In other matters, the Company notes that it has entered into a general security agreement dated February 26th, 2024 (the "GSA") in connection with an existing promissory note of the Company dated March 15, 2023 (the "Promissory Note"), held by certain insiders (non-arm's length parties). The Promissory Note is in the principal amount of US$153,000, is due on demand, and bears interest at a rate of 12.5% per annum until repayment. Pursuant to the GSA, security has been granted against the Promissory Note in respect of all or substantially all of the assets of the Company. The GSA remains subject to the final approval of the TSX Venture Exchange.

The Company has also negotiated an extension of property option payments to the underlying claim holder of the Hawkins optioned claims. Under the terms of the agreement, the Company has been granted an extension of the annual cash payment, which is normally due on January 28, 2024, to April 28, 2024, in exchange for non-cash remuneration relating to the transfer of assessment credits and other housekeeping matters.

Further to the Company's press release dated December 20, 2023, the private placement (the "Offering") that closed on December 20, 2023, is exempt from minority shareholder approval and valuation requirements pursuant to subsections 5.5(b) and 5.7(1)(a) of Multilateral Instrument 61-101.

The Company paid a finder's fee of $16,800 to eligible registrants assisting in the Offering and issued an aggregate of 560,000 broker warrants ("Broker Warrants") to such registrants, with each Broker Warrant entitling the holder to acquire one Share at $0.05 for a period of two years following the date of issuance.

ABOUT E2GOLD INC.

E2Gold Inc. is a Canadian gold exploration company with a large flagship property, the 80 km long Hawkins Gold Project in north-central Ontario, about 140 km east of the Hemlo Gold Mine, and 75 km north of the Magino and Island Gold Mines. The property is anchored by the McKinnon Zone Inferred Resource of 6.2 Mt grading 1.65 Au g/t, for 328,800 ounces of gold.1 E2Gold is committed to increasing shareholder value through discoveries at Hawkins.

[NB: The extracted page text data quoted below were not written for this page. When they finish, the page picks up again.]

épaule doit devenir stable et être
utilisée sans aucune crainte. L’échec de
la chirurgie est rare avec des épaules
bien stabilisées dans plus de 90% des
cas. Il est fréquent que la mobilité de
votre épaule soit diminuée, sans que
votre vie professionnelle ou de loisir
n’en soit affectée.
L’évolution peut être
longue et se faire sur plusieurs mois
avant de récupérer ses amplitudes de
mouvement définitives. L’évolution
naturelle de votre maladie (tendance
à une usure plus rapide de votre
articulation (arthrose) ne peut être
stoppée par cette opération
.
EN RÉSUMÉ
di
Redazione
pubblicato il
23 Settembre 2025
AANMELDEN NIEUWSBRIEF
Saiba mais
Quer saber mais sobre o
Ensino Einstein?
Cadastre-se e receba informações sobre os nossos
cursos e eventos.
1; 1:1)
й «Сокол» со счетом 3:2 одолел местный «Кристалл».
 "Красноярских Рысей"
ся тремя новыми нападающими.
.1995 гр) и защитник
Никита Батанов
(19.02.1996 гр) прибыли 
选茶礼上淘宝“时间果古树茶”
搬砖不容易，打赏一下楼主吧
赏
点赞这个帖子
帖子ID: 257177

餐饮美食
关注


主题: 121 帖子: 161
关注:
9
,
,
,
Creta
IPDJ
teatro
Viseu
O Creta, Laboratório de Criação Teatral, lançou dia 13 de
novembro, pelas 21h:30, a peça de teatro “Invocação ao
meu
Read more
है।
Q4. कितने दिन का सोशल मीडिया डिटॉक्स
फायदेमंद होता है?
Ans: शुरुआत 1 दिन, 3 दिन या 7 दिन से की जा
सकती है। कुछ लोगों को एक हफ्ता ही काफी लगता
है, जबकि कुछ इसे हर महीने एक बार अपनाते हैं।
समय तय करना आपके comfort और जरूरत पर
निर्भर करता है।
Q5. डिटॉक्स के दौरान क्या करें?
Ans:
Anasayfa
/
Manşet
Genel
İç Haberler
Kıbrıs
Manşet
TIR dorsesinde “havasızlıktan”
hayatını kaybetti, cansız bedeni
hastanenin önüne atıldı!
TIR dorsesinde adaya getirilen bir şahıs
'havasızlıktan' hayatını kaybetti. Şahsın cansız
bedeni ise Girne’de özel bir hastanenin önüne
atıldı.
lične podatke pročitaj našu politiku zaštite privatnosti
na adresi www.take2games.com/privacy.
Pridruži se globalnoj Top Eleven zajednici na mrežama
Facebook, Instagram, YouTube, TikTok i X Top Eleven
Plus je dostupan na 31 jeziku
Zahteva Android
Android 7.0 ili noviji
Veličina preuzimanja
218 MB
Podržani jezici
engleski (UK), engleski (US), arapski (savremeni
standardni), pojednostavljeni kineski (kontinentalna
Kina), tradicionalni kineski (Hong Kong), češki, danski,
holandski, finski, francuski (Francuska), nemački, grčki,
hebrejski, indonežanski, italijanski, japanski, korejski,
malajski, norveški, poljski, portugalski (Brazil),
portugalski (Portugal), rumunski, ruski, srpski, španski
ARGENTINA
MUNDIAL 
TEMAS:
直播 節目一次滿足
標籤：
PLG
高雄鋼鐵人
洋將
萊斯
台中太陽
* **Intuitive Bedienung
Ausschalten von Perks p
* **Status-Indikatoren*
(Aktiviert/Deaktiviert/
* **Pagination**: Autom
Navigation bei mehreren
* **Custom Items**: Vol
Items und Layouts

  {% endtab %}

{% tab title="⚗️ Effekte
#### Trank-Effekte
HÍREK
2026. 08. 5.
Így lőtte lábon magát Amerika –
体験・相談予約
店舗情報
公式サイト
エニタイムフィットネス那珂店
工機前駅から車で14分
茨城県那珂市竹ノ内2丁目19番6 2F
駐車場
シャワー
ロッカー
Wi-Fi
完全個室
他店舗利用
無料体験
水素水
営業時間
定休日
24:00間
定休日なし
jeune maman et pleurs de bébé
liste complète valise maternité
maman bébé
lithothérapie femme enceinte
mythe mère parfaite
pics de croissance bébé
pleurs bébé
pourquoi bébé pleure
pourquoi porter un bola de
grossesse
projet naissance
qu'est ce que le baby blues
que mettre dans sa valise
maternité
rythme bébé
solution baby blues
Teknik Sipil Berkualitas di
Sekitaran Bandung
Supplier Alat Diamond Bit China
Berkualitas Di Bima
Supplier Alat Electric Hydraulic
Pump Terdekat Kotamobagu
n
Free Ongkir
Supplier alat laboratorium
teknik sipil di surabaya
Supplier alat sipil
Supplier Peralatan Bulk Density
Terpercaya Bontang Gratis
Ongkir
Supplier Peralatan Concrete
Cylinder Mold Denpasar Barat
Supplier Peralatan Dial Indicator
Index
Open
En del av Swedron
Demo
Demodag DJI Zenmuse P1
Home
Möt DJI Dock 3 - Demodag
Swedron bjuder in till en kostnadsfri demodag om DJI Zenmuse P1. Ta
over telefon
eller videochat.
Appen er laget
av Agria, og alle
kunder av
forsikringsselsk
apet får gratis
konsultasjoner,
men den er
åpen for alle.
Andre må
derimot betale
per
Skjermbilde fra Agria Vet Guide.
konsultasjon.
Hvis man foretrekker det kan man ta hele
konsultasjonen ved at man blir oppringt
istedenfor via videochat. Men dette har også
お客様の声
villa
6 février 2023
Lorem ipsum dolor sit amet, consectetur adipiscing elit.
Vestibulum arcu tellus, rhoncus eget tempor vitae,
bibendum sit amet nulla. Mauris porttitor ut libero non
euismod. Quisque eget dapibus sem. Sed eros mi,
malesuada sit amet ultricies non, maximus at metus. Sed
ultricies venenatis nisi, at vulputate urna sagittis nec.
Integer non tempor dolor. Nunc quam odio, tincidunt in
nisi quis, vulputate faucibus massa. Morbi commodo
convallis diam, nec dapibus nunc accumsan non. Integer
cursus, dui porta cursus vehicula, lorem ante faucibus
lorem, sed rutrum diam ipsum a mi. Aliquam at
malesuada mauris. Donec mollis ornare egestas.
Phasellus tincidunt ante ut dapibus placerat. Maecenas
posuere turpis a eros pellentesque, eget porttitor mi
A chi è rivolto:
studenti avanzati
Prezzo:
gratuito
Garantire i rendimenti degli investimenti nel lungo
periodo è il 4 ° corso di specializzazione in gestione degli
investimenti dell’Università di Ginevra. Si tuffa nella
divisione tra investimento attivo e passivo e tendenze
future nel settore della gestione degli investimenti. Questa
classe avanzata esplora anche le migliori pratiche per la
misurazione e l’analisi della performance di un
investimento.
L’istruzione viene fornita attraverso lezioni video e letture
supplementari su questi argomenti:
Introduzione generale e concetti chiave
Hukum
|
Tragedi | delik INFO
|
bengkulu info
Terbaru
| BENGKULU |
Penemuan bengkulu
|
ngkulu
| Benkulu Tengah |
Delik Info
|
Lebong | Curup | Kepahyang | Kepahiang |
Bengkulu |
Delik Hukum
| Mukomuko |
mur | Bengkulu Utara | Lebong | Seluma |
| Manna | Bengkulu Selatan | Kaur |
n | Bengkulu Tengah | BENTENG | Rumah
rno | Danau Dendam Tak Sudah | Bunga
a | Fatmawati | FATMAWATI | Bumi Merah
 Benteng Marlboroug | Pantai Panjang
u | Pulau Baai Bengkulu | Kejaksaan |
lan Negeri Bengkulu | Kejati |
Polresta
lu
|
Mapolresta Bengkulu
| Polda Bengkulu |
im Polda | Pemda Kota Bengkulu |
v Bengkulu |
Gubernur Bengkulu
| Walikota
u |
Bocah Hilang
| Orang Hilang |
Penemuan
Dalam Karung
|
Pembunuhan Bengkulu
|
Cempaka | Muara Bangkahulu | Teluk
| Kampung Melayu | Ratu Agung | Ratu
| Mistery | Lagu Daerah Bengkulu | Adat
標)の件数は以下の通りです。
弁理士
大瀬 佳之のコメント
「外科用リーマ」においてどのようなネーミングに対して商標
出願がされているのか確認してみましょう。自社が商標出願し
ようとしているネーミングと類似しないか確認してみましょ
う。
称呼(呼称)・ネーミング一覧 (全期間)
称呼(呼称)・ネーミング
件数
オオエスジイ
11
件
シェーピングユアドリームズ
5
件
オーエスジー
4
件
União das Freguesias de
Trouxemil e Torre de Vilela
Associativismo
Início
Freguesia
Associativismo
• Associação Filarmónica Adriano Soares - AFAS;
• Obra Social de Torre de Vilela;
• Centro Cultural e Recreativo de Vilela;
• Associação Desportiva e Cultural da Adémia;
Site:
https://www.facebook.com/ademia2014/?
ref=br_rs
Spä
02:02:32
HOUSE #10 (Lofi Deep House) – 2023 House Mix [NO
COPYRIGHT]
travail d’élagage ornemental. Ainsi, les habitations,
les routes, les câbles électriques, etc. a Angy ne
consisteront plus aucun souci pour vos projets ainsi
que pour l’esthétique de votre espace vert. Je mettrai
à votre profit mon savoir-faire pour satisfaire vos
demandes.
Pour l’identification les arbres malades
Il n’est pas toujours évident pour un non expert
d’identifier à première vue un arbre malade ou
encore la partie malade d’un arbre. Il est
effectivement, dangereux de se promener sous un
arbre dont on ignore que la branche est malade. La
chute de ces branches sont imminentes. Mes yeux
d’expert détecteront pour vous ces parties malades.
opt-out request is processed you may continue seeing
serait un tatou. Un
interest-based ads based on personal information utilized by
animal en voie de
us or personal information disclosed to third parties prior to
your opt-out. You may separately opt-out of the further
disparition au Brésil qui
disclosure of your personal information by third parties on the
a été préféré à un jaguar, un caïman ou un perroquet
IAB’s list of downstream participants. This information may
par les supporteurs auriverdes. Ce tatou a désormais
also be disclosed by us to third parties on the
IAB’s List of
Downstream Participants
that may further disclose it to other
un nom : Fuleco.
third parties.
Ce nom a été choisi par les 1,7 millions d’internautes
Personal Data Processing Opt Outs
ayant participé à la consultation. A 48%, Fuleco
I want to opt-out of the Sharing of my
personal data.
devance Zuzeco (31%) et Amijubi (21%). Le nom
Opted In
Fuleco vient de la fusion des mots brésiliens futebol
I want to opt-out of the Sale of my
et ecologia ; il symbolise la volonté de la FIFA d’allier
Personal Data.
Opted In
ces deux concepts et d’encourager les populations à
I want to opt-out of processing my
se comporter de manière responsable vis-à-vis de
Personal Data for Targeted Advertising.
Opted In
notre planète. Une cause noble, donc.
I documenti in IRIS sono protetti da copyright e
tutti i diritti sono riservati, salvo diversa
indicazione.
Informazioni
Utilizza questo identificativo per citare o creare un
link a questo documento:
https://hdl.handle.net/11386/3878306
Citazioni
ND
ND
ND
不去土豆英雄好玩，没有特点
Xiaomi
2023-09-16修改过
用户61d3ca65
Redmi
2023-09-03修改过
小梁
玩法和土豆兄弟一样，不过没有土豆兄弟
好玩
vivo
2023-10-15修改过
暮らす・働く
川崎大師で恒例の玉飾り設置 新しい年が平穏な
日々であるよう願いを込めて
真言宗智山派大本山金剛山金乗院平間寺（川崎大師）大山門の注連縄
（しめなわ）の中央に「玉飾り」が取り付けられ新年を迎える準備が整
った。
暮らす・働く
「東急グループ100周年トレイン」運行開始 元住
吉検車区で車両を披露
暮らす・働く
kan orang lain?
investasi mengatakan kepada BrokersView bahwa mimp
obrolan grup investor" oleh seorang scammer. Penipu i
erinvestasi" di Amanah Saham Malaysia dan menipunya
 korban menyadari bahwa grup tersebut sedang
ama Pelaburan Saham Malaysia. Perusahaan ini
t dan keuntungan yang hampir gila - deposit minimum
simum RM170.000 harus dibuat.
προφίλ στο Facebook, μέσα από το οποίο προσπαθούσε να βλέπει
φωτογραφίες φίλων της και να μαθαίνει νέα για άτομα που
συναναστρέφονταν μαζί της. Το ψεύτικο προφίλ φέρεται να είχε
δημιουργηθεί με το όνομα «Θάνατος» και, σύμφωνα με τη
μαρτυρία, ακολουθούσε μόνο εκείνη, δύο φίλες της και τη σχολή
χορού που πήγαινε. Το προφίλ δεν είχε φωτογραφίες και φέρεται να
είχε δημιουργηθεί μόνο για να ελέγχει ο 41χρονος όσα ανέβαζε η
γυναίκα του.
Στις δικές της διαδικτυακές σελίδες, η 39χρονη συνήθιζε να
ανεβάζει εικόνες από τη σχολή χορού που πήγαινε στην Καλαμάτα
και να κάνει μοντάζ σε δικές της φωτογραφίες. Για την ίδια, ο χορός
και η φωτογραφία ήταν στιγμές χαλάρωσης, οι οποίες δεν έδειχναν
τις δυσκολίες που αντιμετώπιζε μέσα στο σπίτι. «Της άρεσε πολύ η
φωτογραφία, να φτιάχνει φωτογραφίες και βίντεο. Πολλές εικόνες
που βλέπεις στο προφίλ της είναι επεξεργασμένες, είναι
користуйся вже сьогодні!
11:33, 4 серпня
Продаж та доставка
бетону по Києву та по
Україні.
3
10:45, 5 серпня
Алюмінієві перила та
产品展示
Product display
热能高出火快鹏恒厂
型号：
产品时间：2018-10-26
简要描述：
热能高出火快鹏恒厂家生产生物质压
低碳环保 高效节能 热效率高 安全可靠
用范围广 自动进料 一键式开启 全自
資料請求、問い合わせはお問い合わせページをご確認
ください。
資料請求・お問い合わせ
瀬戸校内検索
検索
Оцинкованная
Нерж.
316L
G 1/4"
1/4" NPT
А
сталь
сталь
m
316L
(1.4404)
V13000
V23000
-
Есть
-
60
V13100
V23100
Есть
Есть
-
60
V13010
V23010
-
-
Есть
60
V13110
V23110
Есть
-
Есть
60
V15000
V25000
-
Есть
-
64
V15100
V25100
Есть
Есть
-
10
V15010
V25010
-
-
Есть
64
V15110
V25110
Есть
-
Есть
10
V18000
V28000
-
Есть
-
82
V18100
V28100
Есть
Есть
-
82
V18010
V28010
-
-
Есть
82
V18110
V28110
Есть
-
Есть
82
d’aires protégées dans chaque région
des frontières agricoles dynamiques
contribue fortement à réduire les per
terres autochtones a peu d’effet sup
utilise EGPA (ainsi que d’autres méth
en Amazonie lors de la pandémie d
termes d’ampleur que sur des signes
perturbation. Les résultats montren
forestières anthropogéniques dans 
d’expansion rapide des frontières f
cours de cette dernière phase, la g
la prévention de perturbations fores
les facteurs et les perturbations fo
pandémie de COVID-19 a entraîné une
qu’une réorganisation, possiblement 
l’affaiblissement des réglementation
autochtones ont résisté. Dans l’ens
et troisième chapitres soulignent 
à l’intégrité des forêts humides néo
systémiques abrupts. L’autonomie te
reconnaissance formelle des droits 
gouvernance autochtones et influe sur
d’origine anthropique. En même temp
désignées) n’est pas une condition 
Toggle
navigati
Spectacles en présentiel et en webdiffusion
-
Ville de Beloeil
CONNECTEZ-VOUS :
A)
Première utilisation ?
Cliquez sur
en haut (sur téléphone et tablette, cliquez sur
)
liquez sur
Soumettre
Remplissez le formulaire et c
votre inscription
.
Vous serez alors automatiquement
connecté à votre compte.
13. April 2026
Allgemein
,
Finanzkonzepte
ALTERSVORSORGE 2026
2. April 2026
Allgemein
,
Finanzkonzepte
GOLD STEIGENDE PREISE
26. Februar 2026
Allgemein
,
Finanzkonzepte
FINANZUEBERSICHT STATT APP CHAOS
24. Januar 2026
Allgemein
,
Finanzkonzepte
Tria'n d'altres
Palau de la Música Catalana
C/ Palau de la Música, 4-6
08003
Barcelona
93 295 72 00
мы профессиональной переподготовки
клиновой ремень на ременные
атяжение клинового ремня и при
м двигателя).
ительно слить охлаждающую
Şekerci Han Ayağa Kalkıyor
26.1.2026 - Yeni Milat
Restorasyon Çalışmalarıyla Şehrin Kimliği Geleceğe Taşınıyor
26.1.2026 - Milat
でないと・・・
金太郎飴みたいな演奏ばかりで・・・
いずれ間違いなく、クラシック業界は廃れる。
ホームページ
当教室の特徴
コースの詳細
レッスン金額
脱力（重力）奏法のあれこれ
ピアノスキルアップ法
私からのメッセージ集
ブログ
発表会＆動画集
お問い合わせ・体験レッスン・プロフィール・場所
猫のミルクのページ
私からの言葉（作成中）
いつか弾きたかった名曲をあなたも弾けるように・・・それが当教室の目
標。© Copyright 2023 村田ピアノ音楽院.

Note 1: NI 43-101 Technical Report and Updated Mineral Resource Estimate on Hawkins Gold Project, Ontario, by P&E Mining Consultants, effective date September 10, 2020.

For further information please contact:

Jeff Pritchard
Investor Relations
info@e2gold.ca
+1 647 699 3340

Neither TSX Venture Exchange nor its Regulation Services Provider (as that term is defined in policies of the TSX Venture Exchange) accepts responsibility for the adequacy or accuracy of this release.

Forward Looking Statements - Certain information set forth in this news release may contain forward-looking statements that involve substantial known and unknown risks and uncertainties, certain of which are beyond the control of E2Gold, including with respect to the receipt of all regulatory approvals. Readers are cautioned that the assumptions used in the preparation of such information, although considered reasonable at the time of preparation, may prove to be imprecise and, as such, undue reliance should not be placed on forward-looking statements.